Mi suegro se mudó a nuestra casa después de que mi suegra acabara en el hospital e intentó convertirme en su sirvienta – Él no esperaba mi respuesta
Una noche, mientras doblaba la ropa limpia, Brian pasó con un plato de su cena. En vez de ponerlo en el fregadero, como hacía siempre, lo dejó sobre la mesita. “¿Puedes ocuparte de eso?”, me preguntó, sin romper el paso.
En otra ocasión, estaba preparando la cena cuando entró en la cocina. “No olvides que necesito que me planches la camisa azul para mañana”, dijo, plantándome un beso en la mejilla como si eso suavizara la exigencia.

Pareja en la cocina preparando la cena | Fuente: Midjourney
Eso fue todo. “No, Brian”, dije, con voz firme. “Ya esto ha ido demasiado lejos. Los dos tienen que entenderlo: esto se acaba ahora. No soy tu criada, ni tampoco la suya”.

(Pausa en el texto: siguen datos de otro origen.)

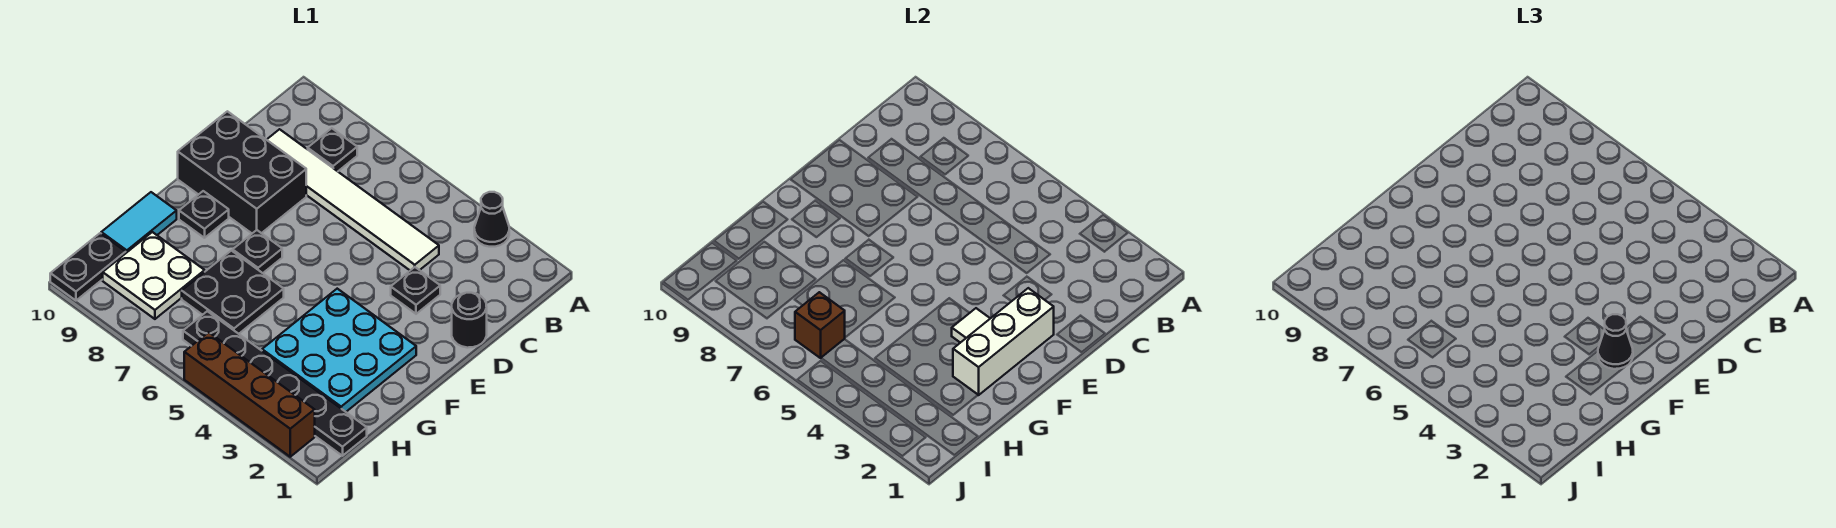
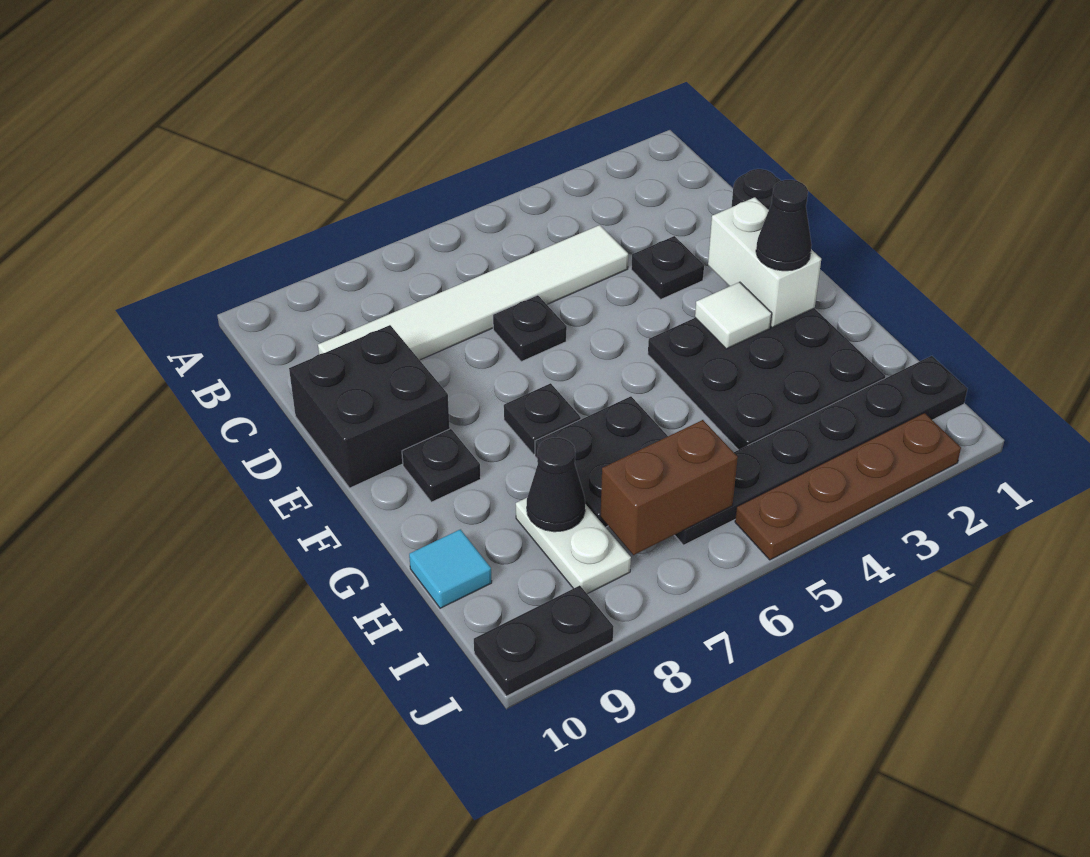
black 1x1 cone [474,192,509,247] -> black 1x1 cone moved to [527,437,585,532]
black 1x1 plate [308,128,357,171] -> black 1x1 plate moved to [493,295,567,362]
black 2x3 brick [178,111,306,233] -> black 2x2 brick [289,325,450,488]
white 1x3 brick [953,288,1054,395] -> white 1x2 brick [708,197,821,328]
cyan 3x3 plate [262,289,416,412] -> black 3x3 plate [648,308,885,450]
cyan 1x2 tile [101,192,177,253] -> cyan 1x1 tile [409,529,492,608]
white 2x2 plate [103,232,205,319] -> white 1x2 plate [516,498,631,594]
brown 1x1 brick [795,292,845,358] -> brown 1x2 brick [601,420,738,555]
black 1x2 plate [50,233,126,301] -> black 1x2 plate turned to [474,586,614,696]
brown 1x4 brick [184,332,315,457] -> brown 1x4 plate [735,413,961,560]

La tensión en la habitación era densa, y pude ver la cara de estupefacción de Brian mientras salía, decidida a que las cosas cambiaran para siempre.
A la mañana siguiente, tras una noche de insomnio y estrategia, me senté a la mesa del comedor con mi portátil y empecé a escribir un “contrato de alquiler”. No iba a cobrarle el alquiler a Frank, pero quería unas normas claras y claras. Si iba a quedarse bajo nuestro techo, las cosas iban a cambiar.